Task brief:
Required from the data below: the exact lines starting at the line containing "33: (211, 179, 1.48)" and ending at the line containing "42: (851, 397, 1.37)", with both ends kept and all pictures dropped.
[[ Provided data, beginning ]]
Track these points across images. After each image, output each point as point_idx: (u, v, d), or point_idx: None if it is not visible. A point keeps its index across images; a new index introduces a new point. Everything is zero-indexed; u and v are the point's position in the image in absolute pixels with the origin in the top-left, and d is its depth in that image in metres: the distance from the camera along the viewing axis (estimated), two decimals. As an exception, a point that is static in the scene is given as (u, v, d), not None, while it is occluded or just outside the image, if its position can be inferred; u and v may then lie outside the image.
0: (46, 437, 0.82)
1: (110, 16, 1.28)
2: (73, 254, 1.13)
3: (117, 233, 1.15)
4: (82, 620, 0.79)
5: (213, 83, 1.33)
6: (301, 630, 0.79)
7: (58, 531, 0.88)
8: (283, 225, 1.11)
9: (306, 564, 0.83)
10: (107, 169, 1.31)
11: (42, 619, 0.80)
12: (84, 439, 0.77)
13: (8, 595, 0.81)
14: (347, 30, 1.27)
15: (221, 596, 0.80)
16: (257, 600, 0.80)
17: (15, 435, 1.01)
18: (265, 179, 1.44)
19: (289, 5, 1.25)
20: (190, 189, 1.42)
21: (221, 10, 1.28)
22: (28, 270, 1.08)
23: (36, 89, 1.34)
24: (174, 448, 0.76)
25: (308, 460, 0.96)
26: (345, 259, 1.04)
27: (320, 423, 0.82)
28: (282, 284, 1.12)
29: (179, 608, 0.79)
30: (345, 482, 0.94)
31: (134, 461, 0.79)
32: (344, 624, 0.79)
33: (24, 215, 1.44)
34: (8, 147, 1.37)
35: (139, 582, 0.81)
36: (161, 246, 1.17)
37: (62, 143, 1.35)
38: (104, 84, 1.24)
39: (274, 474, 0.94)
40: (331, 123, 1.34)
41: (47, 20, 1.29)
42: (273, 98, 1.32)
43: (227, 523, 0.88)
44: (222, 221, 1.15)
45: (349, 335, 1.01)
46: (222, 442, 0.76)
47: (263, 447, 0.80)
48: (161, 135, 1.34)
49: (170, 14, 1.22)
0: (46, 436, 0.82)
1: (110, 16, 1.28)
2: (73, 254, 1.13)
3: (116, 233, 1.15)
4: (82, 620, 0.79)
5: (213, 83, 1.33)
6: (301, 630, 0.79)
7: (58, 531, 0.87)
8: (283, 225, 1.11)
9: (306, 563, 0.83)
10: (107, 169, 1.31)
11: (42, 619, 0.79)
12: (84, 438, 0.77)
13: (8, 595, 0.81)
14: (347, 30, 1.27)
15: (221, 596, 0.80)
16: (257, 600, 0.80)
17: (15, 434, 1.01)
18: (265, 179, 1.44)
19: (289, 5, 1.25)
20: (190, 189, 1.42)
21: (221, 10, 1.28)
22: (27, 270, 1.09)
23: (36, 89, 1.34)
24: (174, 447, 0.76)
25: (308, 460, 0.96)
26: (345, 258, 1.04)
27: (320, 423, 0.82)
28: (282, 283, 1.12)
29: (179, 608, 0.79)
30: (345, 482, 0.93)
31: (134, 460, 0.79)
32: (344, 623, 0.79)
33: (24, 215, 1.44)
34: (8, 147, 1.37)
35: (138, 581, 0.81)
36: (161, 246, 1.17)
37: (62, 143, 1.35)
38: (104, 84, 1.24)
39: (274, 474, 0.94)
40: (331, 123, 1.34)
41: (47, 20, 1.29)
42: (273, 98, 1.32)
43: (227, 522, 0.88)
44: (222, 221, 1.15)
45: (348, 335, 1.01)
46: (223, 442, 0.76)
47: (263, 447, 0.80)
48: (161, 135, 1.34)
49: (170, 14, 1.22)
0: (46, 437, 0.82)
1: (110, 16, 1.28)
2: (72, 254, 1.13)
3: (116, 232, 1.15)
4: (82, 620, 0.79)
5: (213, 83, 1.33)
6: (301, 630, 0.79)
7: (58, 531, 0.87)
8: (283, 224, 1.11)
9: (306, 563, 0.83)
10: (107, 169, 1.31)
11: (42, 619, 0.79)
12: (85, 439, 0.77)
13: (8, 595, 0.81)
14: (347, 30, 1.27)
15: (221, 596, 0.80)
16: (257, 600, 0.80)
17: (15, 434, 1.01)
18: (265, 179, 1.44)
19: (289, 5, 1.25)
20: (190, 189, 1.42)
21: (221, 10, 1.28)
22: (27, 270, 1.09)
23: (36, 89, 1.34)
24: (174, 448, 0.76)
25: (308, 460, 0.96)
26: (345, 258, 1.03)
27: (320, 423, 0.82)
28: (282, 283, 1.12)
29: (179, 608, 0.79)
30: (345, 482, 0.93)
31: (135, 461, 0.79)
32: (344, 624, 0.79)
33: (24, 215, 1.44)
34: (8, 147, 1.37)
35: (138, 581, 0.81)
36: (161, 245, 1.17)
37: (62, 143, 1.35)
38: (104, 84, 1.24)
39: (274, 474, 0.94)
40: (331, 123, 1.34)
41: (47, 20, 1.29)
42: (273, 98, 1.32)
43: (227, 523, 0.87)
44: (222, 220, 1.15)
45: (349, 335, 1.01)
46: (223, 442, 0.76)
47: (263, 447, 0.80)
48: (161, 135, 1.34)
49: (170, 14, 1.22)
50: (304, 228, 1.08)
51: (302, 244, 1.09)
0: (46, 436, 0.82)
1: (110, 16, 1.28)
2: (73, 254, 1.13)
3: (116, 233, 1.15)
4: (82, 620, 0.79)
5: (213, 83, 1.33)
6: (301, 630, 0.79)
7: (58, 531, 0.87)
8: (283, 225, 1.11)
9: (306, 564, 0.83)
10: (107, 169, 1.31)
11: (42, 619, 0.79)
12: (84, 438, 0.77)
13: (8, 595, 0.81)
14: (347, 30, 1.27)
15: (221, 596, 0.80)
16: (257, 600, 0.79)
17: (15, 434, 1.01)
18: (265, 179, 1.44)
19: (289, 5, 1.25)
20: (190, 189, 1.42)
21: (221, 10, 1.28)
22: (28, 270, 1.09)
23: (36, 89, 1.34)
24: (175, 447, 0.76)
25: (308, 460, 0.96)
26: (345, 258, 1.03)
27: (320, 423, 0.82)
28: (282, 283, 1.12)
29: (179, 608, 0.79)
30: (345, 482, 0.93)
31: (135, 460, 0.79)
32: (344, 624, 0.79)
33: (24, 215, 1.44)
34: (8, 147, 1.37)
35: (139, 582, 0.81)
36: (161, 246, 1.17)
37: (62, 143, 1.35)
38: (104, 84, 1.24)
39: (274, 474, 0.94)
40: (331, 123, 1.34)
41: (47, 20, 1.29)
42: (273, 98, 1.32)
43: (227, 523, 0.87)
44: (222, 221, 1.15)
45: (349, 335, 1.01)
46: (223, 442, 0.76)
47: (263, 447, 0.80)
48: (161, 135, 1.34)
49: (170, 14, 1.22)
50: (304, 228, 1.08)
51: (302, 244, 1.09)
[[ Provided data, end ]]
[[ Provided data, beginning ]]
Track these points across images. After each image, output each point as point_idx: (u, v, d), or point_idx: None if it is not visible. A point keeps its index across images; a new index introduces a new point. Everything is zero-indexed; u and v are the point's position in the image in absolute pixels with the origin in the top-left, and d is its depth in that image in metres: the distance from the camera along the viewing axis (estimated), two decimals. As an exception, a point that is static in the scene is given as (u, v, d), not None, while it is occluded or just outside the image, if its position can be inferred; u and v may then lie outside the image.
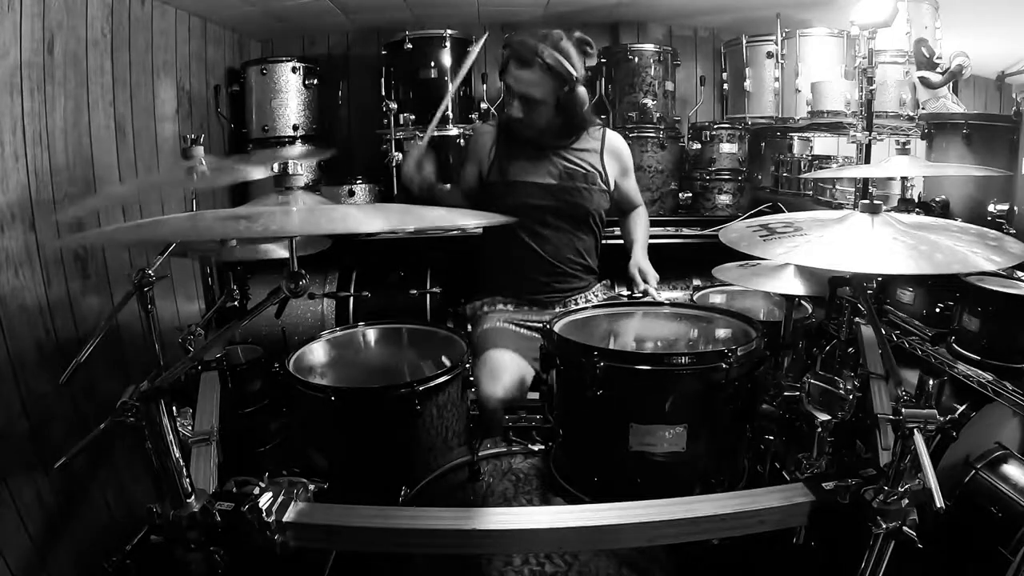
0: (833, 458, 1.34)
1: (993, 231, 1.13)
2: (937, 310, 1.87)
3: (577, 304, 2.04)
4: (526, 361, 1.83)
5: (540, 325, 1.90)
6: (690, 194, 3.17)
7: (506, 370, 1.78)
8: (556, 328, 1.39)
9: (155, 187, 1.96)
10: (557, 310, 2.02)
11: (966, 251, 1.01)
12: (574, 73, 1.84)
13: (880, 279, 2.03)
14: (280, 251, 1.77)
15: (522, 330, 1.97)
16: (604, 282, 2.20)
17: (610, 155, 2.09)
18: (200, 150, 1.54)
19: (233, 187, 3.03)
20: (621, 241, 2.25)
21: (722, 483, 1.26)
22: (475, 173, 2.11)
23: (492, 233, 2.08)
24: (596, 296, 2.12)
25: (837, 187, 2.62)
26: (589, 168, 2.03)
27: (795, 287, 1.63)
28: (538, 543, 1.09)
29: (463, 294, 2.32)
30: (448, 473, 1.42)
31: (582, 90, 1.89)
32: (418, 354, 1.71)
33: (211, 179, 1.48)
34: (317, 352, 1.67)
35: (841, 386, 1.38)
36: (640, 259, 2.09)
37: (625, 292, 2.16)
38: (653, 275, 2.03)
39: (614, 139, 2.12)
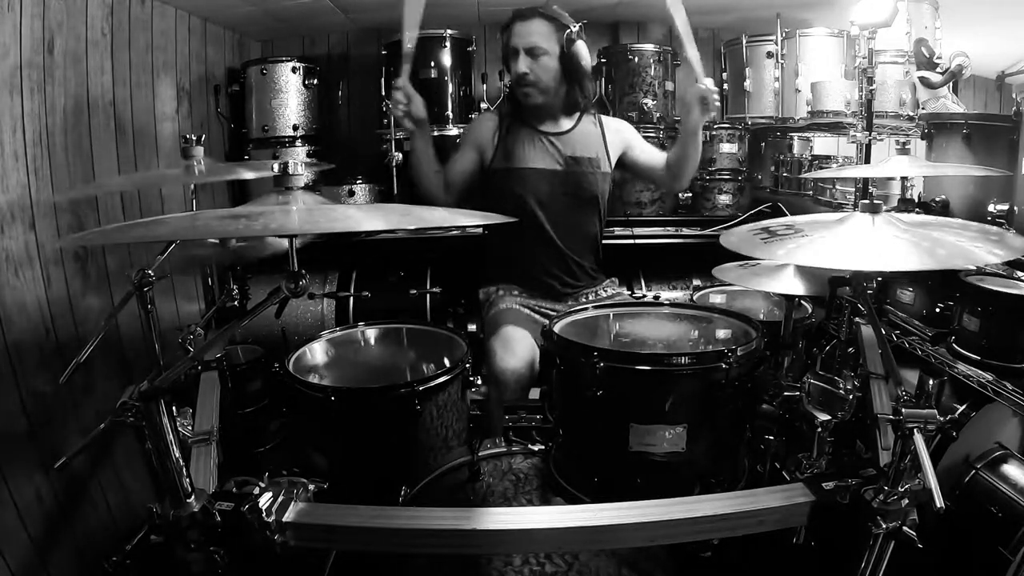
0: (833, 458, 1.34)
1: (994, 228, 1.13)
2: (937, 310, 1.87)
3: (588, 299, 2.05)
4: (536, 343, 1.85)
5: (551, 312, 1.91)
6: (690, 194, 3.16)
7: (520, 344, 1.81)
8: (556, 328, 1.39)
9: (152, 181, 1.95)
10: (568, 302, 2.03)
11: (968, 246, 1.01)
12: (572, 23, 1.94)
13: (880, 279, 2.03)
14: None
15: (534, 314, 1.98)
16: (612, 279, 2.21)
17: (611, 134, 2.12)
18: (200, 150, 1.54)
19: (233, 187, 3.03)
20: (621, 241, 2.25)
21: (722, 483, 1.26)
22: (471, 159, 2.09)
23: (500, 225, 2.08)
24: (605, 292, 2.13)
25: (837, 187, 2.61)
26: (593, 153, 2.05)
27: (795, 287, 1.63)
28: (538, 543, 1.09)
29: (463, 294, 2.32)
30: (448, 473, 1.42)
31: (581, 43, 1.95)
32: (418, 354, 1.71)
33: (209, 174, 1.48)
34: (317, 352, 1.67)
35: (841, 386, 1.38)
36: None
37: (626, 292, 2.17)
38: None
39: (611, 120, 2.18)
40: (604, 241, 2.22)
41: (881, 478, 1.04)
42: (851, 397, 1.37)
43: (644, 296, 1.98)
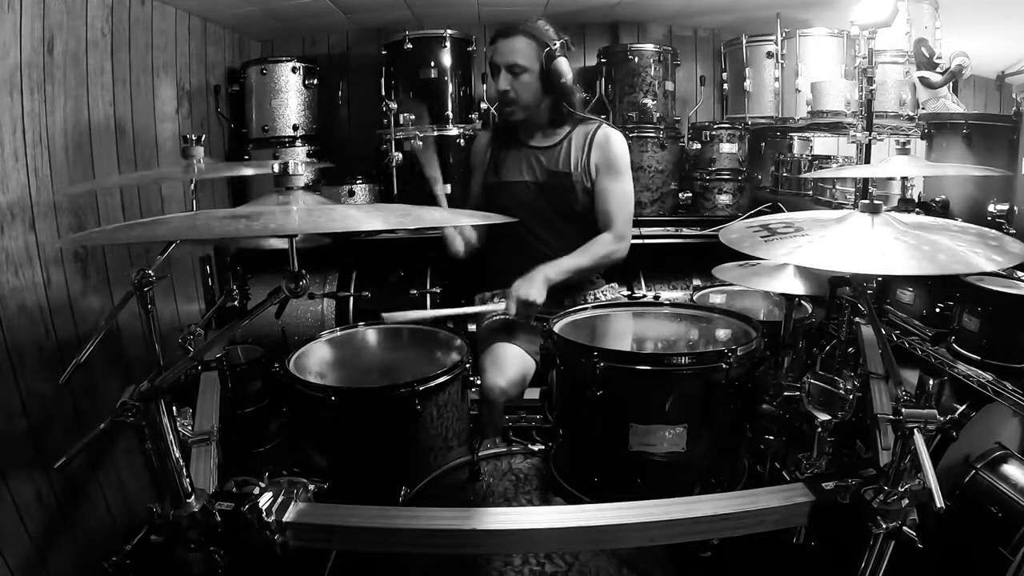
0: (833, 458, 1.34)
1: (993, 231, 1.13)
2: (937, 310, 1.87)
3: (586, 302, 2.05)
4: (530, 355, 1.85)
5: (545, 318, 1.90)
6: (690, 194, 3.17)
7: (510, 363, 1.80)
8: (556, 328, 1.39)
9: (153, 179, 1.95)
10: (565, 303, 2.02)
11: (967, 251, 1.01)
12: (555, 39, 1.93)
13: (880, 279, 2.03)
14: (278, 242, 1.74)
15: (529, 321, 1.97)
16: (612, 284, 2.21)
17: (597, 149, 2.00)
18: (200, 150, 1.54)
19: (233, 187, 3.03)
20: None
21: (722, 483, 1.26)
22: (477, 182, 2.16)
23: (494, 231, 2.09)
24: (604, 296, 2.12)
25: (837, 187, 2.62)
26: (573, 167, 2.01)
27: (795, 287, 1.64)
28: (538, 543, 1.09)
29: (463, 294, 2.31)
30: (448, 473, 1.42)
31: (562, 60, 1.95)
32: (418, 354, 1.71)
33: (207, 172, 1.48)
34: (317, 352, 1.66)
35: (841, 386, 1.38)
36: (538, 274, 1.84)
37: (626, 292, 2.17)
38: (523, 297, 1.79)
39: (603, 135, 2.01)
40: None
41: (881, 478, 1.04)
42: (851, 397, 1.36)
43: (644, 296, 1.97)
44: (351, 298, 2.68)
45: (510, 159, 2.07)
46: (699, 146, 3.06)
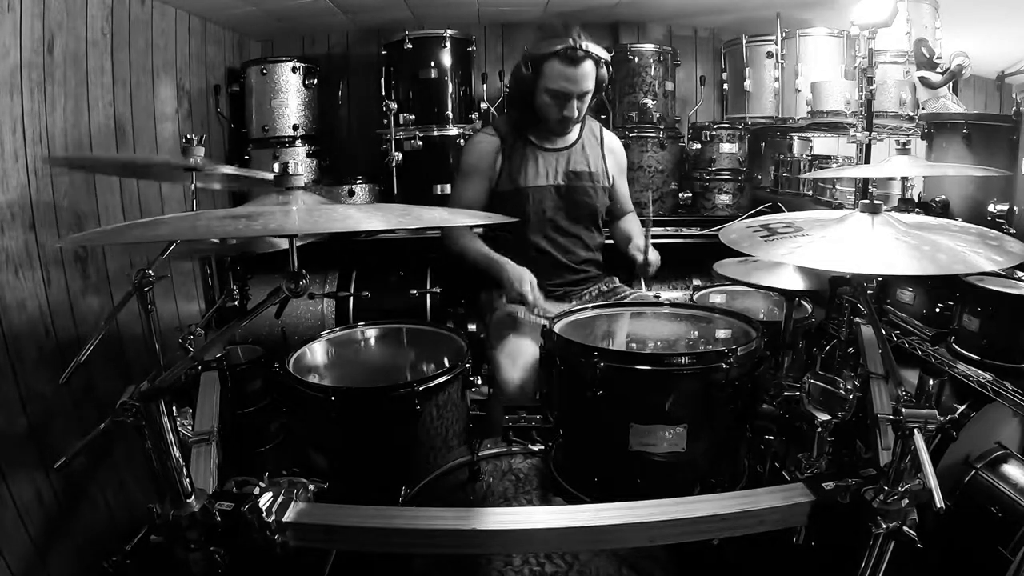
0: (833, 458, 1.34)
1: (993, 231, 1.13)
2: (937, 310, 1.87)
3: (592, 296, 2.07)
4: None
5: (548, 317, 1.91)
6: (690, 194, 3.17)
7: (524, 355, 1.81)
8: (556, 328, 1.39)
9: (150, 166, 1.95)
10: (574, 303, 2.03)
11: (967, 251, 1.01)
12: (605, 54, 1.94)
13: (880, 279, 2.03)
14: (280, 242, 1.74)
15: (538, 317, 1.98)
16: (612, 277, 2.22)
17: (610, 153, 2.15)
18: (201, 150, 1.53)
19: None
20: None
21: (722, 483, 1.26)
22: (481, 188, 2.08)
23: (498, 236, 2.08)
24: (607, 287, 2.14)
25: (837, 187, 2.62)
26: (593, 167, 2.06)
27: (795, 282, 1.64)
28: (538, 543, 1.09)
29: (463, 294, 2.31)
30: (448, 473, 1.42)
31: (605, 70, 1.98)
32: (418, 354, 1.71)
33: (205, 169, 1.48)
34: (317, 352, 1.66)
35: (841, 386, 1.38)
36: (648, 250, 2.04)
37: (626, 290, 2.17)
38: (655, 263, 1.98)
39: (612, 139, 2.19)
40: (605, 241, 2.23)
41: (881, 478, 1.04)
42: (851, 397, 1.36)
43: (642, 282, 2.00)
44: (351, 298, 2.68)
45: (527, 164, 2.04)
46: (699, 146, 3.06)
[[ Provided data, end ]]
[[ Provided data, beginning ]]
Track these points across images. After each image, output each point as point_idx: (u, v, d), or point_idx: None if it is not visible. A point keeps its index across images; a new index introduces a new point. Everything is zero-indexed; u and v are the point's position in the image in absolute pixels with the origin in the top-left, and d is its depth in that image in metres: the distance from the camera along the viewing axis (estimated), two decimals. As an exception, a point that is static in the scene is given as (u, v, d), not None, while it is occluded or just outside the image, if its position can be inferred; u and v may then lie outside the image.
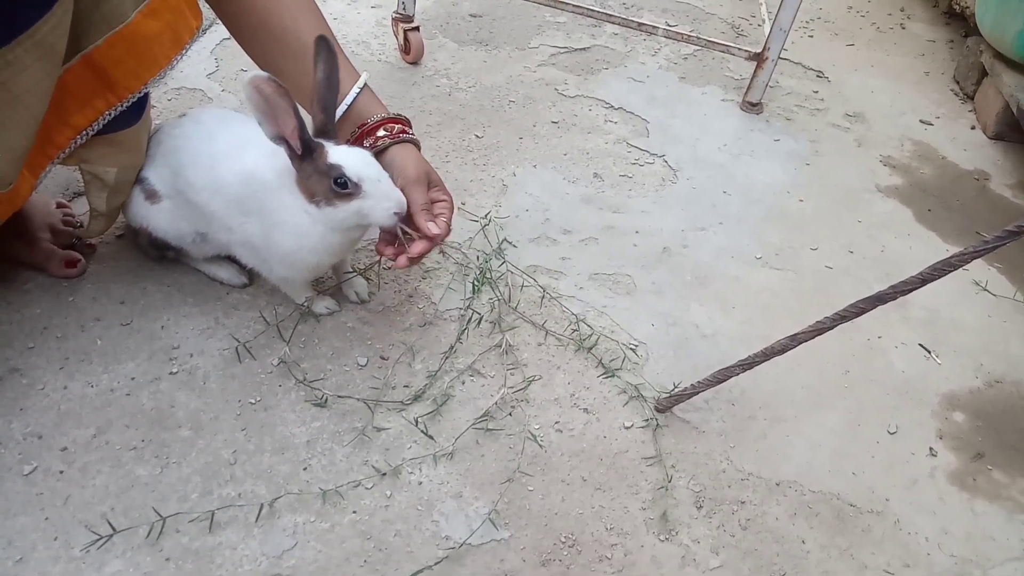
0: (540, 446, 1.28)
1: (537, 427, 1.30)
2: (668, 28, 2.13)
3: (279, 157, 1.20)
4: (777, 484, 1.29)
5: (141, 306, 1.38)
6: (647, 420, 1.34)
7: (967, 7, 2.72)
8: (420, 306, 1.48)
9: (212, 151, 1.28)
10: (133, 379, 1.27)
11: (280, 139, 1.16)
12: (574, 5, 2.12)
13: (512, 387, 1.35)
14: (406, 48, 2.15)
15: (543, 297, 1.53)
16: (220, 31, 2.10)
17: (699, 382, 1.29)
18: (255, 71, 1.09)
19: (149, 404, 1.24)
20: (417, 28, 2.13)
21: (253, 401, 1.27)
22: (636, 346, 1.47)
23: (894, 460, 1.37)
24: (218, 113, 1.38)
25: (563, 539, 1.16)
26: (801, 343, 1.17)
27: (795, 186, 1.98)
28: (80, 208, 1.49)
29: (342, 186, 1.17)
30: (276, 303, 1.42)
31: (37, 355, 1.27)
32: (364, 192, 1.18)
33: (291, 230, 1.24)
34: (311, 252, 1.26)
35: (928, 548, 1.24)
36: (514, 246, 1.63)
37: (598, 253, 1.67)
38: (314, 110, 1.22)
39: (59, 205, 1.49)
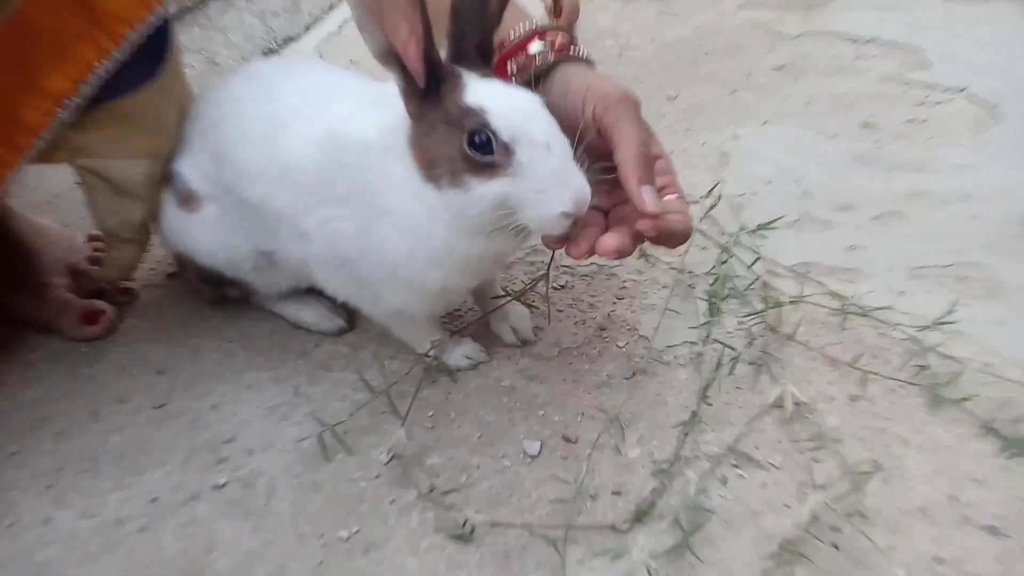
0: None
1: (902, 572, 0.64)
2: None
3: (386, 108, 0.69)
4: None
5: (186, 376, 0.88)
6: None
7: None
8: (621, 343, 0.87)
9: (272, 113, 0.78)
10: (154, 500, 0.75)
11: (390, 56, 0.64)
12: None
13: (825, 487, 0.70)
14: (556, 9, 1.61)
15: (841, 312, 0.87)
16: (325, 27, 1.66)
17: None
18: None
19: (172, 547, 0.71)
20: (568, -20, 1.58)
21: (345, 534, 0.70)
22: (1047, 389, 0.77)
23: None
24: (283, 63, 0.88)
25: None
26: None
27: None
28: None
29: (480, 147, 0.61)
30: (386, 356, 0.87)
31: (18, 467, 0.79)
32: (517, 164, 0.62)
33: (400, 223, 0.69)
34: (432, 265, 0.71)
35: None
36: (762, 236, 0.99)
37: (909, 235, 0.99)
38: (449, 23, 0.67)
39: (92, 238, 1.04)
[[ Provided data, end ]]
Finished exercise:
33: (211, 179, 1.48)
34: (317, 352, 1.67)
35: (841, 386, 1.38)
36: (640, 259, 2.09)
37: (625, 292, 2.16)
38: (653, 275, 2.03)
39: (614, 139, 2.12)
0: (833, 458, 1.34)
1: (994, 228, 1.13)
2: (937, 310, 1.87)
3: (588, 299, 2.05)
4: (536, 343, 1.85)
5: (551, 312, 1.91)
6: (690, 194, 3.16)
7: (520, 344, 1.81)
8: (556, 328, 1.39)
9: (152, 181, 1.95)
10: (568, 302, 2.03)
11: (968, 246, 1.01)
12: (572, 23, 1.94)
13: (880, 279, 2.03)
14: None
15: (534, 314, 1.98)
16: (612, 279, 2.21)
17: (611, 134, 2.12)
18: (200, 150, 1.54)
19: (233, 187, 3.03)
20: (621, 241, 2.25)
21: (722, 483, 1.26)
22: (471, 159, 2.09)
23: (500, 225, 2.08)
24: (605, 292, 2.13)
25: (837, 187, 2.61)
26: (593, 153, 2.05)
27: (795, 287, 1.63)
28: (538, 543, 1.09)
29: (463, 294, 2.32)
30: (448, 473, 1.42)
31: (581, 43, 1.95)
32: (418, 354, 1.71)
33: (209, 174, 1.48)
34: (317, 352, 1.67)
35: (841, 386, 1.38)
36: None
37: (626, 292, 2.17)
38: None
39: (611, 120, 2.18)
40: (604, 241, 2.22)
41: (881, 478, 1.04)
42: (851, 397, 1.37)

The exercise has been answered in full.